HoHoHo
When I played with stacked dipoles, and if I remember correctly, the length of the segments contributed to the gain of the system. As the gain grew, the antenna became more 'focused' and narrowed the ...ahem... beam which raised the sensitivity in terms of distant location. I used this antenna on my ceiling for TV and had problems with one of them stations that was further that 80 miles. I could make the antenna segments longer which would pickup that far station, but then the other closer ones would become noisy. I did this in 1/4 wave, then 1/2 wave and finally full wave. Full wave would get the far one but not the local, 1/2 would get all with noise, and 1/4 wave would get the local ones but not the far one. I couldn't get those dang TV stations to move their antennas in a line as they liked them spread out at about a 30 degree angle from where I was.

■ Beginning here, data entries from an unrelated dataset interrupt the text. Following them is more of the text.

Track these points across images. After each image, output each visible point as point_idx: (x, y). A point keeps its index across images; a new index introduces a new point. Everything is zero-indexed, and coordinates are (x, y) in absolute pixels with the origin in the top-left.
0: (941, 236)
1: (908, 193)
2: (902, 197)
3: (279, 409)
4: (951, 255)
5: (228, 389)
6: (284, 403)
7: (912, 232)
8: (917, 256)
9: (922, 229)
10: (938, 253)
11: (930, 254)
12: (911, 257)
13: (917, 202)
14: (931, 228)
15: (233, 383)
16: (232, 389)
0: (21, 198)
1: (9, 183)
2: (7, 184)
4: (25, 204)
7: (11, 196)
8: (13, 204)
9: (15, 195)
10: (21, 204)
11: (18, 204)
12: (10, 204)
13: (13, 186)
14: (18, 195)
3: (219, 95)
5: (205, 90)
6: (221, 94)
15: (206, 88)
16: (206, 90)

Does this apply to the element that sticks up in a cantenna? If we make a full wave element, does the gain grow along with the element length as we do the 1/4 multiples? We would also have to move the element the 1/4 multipler from the back of that antenna also wouldn't we? If this is correct, this would help in dem long distance squirts wouldn't it? I know that it would be harder to aim, but manageable.
Sorry, just Sat ramblings...
Oh, and just cause you all are so informative, I thought that I would share this with ya:
The .gov showed up with the police at my doorstep claiming that I was stealing cable. Apparently the cable installer guy that forced his way into my house a few weeks before and into the living room; had a look at the 23ga wire on the ceiling and thought that I was stealing cable and reported it. Could have been because I realized that he did this and got by my kid, and when I finaly got my wits, grabbed him and threw him through the door. Bounced then skidded on the sidewalk! Definently a guy with a ID ten T problem. Laughed about that one for a long time.... hmmm still do.